# Entries start

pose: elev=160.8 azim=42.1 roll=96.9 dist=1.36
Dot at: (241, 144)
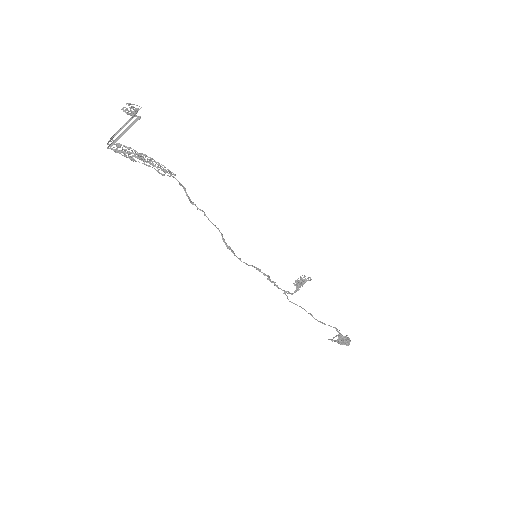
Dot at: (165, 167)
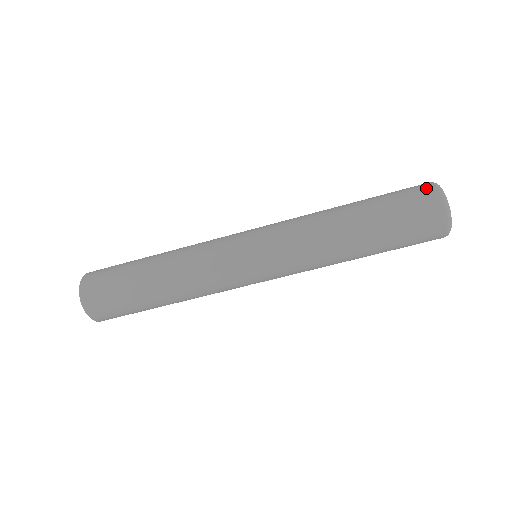
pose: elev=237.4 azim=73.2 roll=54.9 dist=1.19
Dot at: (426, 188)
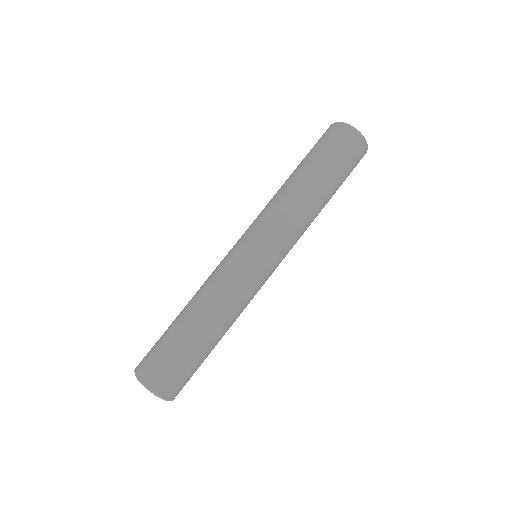
Dot at: occluded
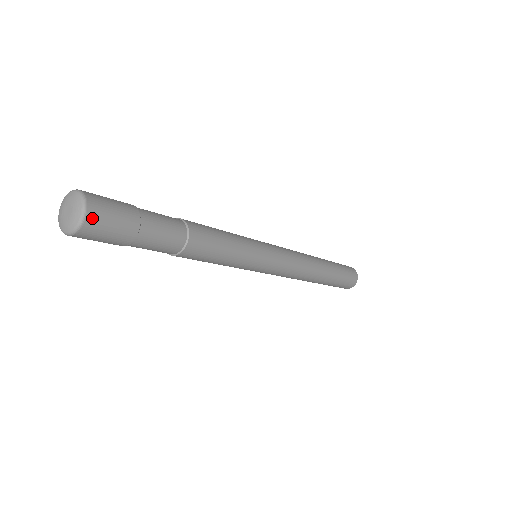
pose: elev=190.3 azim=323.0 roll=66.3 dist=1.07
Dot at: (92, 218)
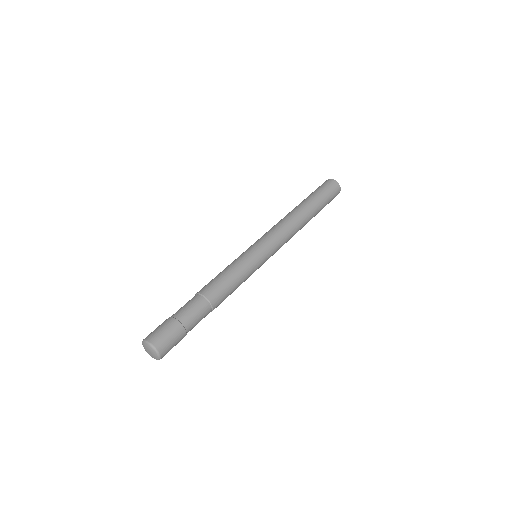
Dot at: occluded
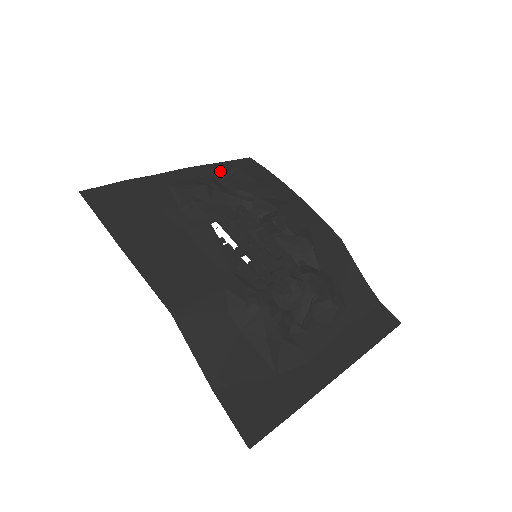
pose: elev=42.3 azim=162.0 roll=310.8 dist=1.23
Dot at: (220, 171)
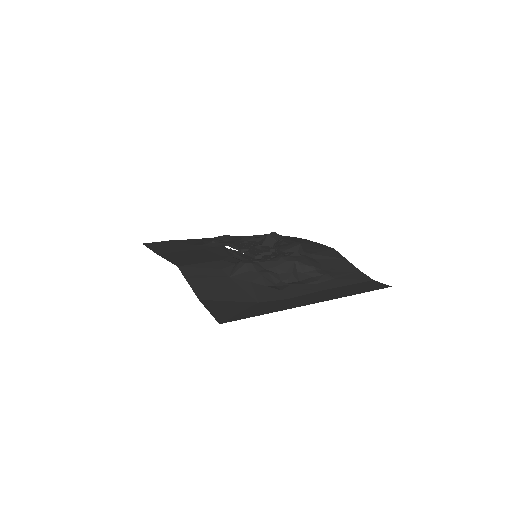
Dot at: occluded
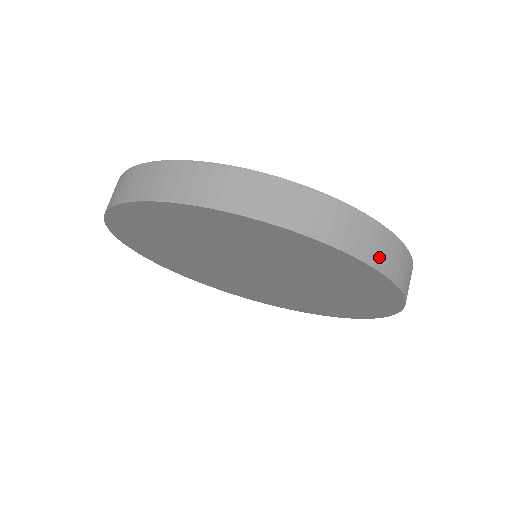
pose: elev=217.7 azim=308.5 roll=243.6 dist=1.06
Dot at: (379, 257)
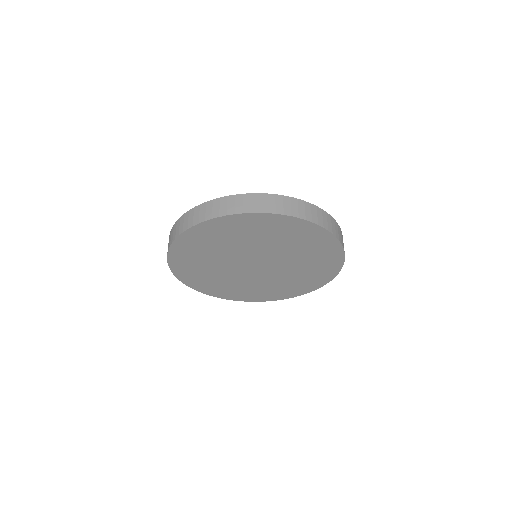
Dot at: (329, 226)
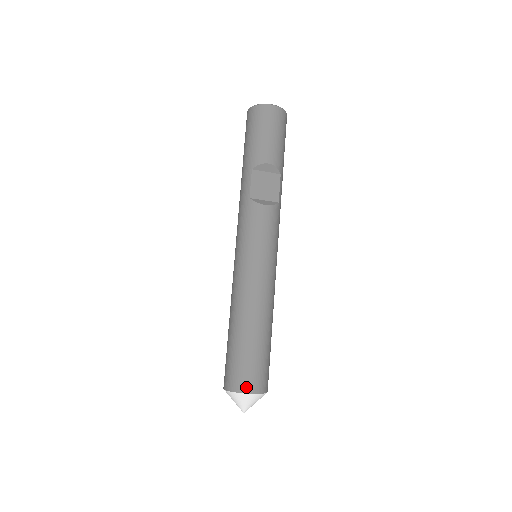
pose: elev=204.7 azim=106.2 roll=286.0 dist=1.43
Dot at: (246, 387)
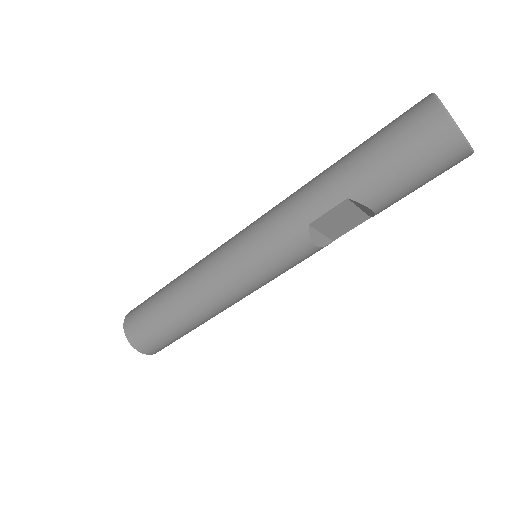
Dot at: (145, 350)
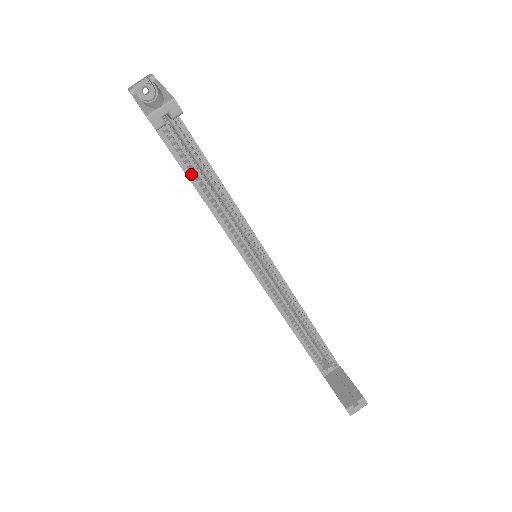
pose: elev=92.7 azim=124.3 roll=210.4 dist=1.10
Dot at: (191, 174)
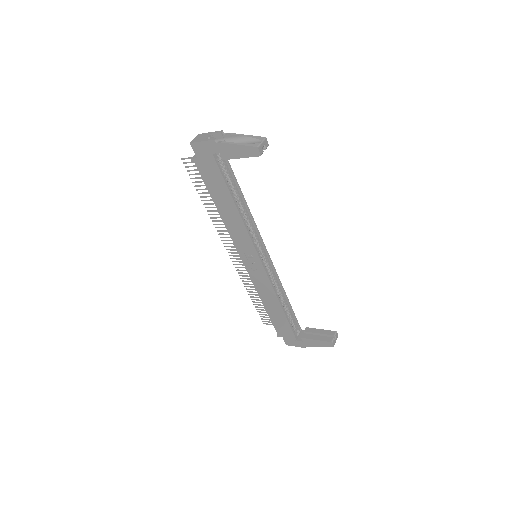
Dot at: (232, 197)
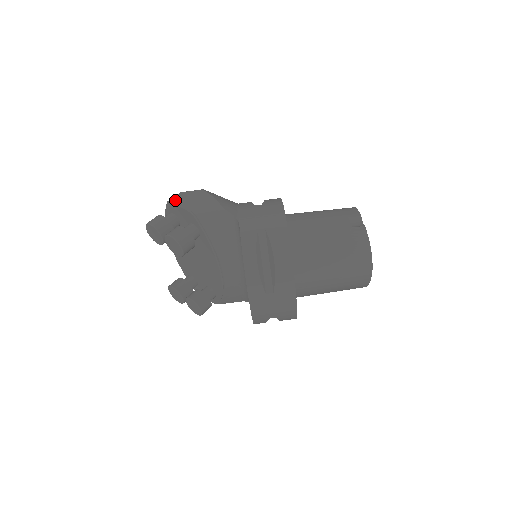
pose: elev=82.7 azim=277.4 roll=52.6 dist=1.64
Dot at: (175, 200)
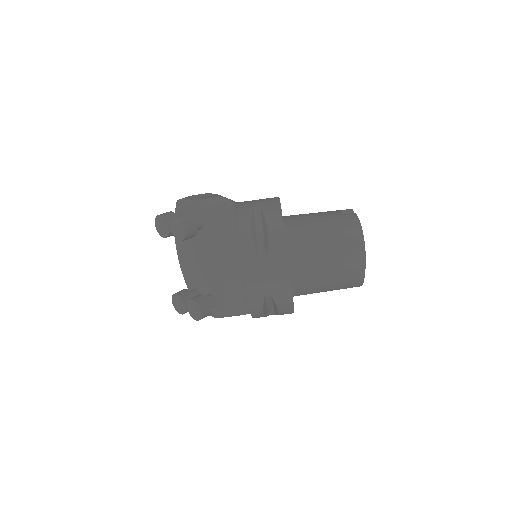
Dot at: (183, 198)
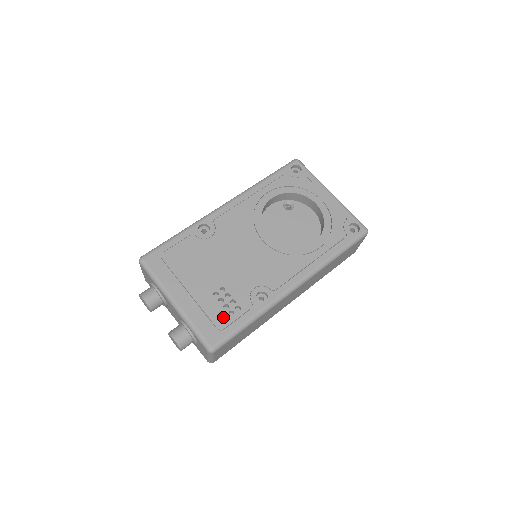
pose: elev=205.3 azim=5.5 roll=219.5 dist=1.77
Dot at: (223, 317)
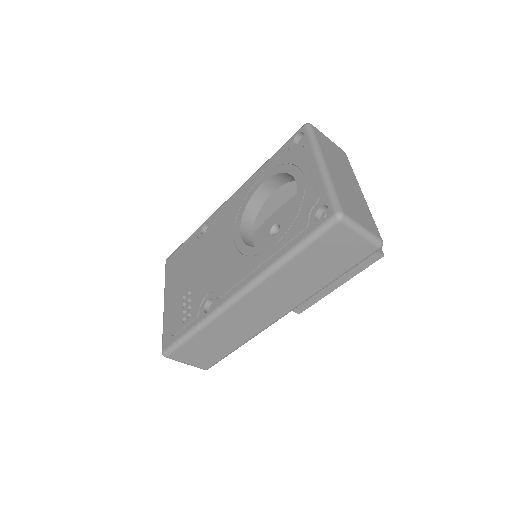
Dot at: (178, 322)
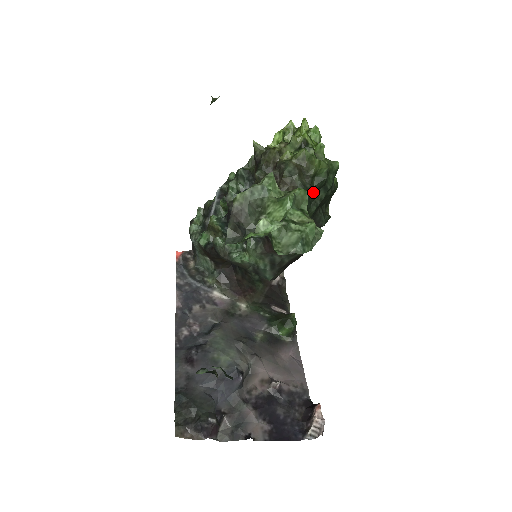
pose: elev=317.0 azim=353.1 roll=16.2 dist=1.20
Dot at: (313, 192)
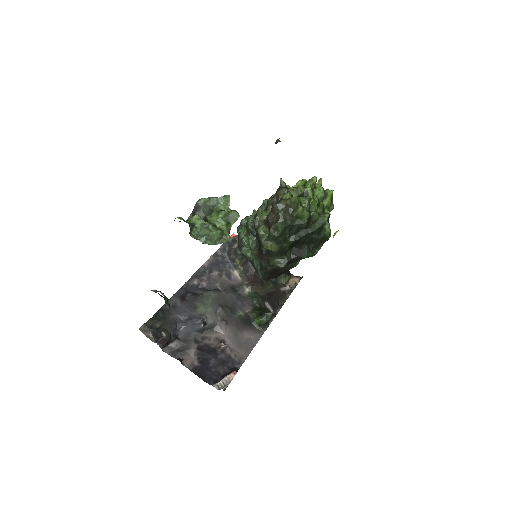
Dot at: (293, 228)
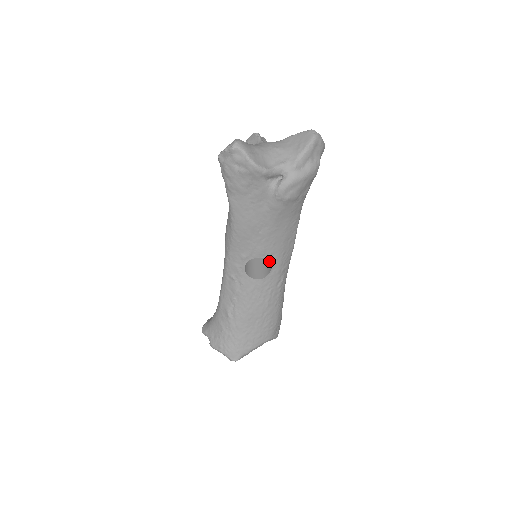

# Entries end

■ **What the exercise asks**
Extract every line of text from the material above, character for character, and leave the pictures out.

■ **Response for this exercise**
pose: elev=160.8 azim=42.1 roll=96.9 dist=1.36
Dot at: (241, 144)
Dot at: (165, 167)
pose: elev=237.4 azim=73.2 roll=54.9 dist=1.19
Dot at: (426, 188)
Dot at: occluded
pose: elev=190.3 azim=323.0 roll=66.3 dist=1.07
Dot at: (92, 218)
Dot at: occluded
pose: elev=42.3 azim=162.0 roll=310.8 dist=1.23
Dot at: (220, 171)
Dot at: occluded
pose: elev=217.7 azim=308.5 roll=243.6 dist=1.06
Dot at: (379, 257)
Dot at: (329, 226)
pose: elev=204.7 azim=106.2 roll=286.0 dist=1.43
Dot at: (246, 387)
Dot at: (145, 350)
pose: elev=92.7 azim=124.3 roll=210.4 dist=1.10
Dot at: (191, 174)
Dot at: (232, 197)
pose: elev=82.7 azim=277.4 roll=52.6 dist=1.64
Dot at: (175, 200)
Dot at: (183, 198)
pose: elev=205.3 azim=5.5 roll=219.5 dist=1.77
Dot at: (223, 317)
Dot at: (178, 322)
pose: elev=317.0 azim=353.1 roll=16.2 dist=1.20
Dot at: (313, 192)
Dot at: (293, 228)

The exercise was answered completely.